According to Jonathan Krinsky, chief market technician at BTIG, Apple, with its significant 7% weighting in the S&P 500, has broken its uptrend. In a note to clients, Krinsky highlighted that after 45 consecutive trading days above the 20-day moving average, the S&P 500 experienced a few rough days last week and is now approaching key support levels. The immediate support is at the rising 50 DMA at 4406, but more significant support lies in the 4200-4300 range.
Krinsky suggests that a retreat to 4200 would result in a roughly 9% drop from recent highs, which he believes could be reasonable even if the uptrend is set to continue later this year.

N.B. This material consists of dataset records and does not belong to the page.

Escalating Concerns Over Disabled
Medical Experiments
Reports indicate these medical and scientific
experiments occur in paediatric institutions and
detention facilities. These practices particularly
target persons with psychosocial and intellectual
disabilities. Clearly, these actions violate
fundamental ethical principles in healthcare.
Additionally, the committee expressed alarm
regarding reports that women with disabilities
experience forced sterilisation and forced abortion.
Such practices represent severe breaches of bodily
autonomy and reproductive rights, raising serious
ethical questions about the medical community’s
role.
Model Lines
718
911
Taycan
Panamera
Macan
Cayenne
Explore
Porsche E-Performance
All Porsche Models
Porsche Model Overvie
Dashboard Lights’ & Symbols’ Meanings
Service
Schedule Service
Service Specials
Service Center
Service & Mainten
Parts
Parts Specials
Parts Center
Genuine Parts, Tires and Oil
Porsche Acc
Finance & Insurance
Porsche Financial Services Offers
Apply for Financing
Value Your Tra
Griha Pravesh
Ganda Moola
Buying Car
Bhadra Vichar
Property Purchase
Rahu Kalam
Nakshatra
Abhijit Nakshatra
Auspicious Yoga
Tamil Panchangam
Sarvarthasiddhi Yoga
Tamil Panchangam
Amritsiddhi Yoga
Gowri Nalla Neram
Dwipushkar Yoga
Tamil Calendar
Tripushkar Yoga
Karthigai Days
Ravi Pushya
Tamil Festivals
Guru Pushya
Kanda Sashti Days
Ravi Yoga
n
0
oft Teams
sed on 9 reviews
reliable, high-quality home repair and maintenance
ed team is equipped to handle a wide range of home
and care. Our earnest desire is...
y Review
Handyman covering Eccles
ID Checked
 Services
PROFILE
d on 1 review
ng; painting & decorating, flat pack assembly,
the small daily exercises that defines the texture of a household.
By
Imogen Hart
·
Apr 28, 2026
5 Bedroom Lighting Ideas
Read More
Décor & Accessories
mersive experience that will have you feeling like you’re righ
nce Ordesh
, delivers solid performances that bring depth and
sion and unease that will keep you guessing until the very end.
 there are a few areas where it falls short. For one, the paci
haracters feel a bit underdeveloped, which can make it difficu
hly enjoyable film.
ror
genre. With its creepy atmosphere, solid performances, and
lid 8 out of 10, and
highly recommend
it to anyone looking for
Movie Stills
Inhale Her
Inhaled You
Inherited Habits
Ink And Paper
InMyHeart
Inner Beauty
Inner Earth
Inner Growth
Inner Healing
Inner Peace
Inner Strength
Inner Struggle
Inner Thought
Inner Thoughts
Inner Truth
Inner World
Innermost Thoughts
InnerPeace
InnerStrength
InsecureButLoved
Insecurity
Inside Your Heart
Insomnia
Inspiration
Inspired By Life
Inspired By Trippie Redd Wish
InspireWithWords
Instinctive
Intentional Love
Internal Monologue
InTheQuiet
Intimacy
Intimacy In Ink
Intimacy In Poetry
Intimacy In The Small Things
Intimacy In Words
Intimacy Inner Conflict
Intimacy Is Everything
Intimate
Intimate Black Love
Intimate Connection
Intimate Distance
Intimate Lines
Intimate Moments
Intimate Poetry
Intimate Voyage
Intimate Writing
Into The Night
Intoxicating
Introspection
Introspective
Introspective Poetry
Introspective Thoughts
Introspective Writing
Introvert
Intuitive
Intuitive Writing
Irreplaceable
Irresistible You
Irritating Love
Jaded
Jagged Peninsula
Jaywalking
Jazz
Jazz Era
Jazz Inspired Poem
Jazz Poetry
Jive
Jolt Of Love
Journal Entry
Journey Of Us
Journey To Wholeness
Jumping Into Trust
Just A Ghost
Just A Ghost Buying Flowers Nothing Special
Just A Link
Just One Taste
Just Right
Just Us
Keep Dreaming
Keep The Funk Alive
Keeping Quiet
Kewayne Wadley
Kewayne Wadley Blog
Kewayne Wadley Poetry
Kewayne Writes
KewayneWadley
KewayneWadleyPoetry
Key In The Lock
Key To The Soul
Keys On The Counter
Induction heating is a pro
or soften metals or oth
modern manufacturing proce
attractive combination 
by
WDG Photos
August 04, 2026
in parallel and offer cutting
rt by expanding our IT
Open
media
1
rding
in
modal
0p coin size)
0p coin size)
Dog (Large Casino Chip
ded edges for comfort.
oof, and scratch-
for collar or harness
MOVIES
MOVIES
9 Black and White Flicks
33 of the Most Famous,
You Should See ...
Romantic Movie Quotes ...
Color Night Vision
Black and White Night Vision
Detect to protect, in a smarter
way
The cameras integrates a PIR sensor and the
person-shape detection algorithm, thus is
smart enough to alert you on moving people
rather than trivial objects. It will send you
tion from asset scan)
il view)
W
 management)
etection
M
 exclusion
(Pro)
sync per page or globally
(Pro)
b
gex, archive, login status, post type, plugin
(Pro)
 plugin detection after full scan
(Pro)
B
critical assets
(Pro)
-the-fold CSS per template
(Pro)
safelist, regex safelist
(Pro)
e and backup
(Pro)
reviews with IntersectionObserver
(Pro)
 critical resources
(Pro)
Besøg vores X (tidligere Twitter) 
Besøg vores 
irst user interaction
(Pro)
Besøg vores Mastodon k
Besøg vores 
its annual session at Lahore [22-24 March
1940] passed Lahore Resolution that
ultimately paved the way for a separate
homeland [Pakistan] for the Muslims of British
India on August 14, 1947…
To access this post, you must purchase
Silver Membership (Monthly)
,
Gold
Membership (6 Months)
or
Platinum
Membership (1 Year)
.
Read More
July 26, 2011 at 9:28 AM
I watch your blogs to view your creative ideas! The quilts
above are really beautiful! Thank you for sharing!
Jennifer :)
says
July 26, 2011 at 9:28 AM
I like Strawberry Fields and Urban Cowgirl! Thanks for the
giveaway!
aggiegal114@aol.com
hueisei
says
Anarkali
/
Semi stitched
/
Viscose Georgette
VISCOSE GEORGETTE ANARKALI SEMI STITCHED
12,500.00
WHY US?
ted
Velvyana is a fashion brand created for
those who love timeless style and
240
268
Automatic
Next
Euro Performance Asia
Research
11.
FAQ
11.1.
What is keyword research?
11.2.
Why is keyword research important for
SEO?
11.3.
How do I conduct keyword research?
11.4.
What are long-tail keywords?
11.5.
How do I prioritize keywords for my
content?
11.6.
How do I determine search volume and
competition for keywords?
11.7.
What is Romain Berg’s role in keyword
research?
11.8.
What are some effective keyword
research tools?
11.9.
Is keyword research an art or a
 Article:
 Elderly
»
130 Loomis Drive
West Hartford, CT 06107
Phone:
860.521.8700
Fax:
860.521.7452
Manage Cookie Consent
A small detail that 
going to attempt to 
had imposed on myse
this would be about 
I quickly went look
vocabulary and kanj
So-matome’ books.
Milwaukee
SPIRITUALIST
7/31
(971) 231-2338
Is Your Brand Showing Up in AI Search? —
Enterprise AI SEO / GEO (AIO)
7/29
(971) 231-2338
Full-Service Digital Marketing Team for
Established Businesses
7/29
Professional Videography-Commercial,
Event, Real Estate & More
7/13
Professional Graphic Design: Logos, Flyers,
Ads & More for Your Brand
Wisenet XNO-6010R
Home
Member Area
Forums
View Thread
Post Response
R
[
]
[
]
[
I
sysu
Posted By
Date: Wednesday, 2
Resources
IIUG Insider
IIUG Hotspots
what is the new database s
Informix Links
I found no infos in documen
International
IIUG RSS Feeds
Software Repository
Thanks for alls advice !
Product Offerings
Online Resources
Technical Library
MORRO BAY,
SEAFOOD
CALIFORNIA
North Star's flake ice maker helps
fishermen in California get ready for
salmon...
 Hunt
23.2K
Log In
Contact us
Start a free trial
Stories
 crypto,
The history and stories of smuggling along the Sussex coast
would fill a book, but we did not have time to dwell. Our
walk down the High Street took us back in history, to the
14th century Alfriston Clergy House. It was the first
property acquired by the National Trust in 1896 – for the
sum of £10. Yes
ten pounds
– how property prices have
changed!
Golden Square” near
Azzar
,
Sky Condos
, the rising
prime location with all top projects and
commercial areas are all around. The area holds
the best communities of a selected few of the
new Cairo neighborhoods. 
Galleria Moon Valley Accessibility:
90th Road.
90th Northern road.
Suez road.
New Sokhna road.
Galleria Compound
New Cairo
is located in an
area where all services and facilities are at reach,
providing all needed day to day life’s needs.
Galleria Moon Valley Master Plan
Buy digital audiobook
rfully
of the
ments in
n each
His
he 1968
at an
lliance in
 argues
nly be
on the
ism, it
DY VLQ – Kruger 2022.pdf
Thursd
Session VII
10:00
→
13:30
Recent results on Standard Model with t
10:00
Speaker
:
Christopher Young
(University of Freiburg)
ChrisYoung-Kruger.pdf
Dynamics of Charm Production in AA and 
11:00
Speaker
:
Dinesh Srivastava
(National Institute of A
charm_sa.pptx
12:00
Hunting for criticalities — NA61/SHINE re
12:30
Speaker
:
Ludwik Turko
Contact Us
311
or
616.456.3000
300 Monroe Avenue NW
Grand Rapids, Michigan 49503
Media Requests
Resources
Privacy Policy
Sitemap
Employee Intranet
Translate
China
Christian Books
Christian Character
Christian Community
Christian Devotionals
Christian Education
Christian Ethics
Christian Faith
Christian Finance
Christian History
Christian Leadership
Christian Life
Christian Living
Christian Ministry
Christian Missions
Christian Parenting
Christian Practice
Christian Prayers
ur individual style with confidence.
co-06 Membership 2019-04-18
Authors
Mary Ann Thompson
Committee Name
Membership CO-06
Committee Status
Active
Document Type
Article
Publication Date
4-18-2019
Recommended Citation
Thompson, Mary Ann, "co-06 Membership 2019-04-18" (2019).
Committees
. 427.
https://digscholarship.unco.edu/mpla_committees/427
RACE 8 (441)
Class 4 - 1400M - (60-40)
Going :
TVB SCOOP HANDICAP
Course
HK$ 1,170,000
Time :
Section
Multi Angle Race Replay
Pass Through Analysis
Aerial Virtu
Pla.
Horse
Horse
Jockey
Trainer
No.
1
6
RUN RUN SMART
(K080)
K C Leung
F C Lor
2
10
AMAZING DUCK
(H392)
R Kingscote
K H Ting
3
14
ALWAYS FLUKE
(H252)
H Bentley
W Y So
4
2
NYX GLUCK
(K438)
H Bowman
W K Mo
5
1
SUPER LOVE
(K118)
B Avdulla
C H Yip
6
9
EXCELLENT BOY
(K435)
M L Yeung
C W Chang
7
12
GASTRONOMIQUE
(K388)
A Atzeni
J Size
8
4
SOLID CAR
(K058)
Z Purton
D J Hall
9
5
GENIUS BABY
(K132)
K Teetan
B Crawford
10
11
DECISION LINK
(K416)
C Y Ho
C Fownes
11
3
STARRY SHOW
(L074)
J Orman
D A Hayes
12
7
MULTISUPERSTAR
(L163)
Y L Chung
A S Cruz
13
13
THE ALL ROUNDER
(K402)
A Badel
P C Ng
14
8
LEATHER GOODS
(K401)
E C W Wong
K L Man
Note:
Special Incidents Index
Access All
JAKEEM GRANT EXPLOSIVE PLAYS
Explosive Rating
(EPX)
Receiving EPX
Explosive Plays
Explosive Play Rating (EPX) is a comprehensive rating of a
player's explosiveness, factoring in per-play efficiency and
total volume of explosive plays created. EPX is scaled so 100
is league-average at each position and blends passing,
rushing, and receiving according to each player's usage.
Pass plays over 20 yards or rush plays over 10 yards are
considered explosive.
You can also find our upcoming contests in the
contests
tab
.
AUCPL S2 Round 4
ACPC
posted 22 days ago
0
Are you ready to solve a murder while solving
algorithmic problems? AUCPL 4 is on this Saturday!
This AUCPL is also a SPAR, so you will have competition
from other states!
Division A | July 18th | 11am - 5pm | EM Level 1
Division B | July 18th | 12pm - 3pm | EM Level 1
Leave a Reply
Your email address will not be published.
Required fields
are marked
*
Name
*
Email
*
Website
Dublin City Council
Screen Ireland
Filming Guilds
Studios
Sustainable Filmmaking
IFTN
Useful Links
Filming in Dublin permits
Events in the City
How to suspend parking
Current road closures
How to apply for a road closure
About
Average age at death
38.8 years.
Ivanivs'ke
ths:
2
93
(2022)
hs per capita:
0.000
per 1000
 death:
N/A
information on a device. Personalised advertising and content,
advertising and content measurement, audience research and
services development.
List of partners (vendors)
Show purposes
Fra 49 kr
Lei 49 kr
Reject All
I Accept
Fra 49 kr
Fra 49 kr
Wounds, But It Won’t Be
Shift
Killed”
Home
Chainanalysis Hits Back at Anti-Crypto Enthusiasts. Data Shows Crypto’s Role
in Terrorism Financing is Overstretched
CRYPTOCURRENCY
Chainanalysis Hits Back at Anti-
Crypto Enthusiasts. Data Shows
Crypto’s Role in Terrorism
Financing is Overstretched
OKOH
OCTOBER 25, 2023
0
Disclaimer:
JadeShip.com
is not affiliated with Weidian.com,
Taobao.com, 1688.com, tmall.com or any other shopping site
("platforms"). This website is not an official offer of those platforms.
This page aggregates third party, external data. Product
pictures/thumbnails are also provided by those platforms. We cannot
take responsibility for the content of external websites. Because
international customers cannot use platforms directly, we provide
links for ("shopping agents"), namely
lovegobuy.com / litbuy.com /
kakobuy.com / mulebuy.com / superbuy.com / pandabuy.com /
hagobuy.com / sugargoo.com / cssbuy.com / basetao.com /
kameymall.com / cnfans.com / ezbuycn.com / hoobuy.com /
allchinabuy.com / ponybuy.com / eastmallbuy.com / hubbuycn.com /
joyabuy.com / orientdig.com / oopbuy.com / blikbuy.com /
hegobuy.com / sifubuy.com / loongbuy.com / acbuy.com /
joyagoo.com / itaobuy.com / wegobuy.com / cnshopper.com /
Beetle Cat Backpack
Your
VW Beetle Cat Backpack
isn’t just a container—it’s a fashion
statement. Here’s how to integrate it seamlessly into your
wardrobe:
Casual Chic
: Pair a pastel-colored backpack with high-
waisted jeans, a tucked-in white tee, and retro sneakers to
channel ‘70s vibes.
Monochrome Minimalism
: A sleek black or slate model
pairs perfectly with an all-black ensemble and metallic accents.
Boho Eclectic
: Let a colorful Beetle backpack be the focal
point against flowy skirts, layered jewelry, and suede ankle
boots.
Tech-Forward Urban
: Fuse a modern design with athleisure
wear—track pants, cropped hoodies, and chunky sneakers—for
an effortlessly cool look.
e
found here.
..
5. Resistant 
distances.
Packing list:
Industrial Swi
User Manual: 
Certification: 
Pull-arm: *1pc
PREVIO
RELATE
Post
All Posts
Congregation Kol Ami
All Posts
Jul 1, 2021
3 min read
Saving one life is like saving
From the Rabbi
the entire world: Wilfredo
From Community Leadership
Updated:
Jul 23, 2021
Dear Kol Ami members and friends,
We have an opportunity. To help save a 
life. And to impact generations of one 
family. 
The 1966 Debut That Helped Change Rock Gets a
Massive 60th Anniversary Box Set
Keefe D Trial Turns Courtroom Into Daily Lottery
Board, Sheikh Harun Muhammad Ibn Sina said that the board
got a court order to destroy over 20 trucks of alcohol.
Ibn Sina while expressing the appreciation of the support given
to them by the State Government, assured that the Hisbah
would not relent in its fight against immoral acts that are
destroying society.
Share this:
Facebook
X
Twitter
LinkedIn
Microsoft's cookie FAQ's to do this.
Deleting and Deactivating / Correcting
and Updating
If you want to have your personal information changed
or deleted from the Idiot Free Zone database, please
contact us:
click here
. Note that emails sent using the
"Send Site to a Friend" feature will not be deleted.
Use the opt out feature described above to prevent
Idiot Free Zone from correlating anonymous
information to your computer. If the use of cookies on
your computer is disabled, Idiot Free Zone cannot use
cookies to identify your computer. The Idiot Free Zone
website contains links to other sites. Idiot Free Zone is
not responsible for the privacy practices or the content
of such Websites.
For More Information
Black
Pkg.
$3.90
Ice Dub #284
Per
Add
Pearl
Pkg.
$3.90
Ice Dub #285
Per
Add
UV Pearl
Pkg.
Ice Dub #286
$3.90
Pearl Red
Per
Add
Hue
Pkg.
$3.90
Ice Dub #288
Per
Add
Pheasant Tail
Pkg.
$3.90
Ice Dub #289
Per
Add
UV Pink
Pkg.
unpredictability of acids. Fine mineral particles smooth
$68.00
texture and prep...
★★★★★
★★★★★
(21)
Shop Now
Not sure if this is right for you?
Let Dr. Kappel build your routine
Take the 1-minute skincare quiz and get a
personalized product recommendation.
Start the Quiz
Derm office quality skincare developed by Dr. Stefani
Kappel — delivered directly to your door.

While Krinsky remains cautious about the Nasdaq, which has been propelled by big tech constituents and has seen a near 17% gain for the year so far, he is particularly concerned about Apple. The company had its worst weekly decline of the year and definitively broke its year-to-date uptrend. It is now facing a critical test of support in the 177-180 zone, and a failure to hold this level would suggest a significant false breakout.
However, amidst these concerns about big tech, there are signs of promise in another sector – energy. Although flat year-to-date, energy is starting to emerge from a multi-month base, with the weekly MACD flipping to a buy signal. This presents a favorable setup for energy. The Energy Select Sector SPDR ETF (XLE) is breaking its year-to-date downtrend, and the SPDR S&P Oil & Gas Exploration & Production ETF (XOP) is also breaking out.
Overall, the changing dynamics in the stock market are calling for a shift in focus from tech to energy. While tech falters, energy shows potential for growth and investment opportunities.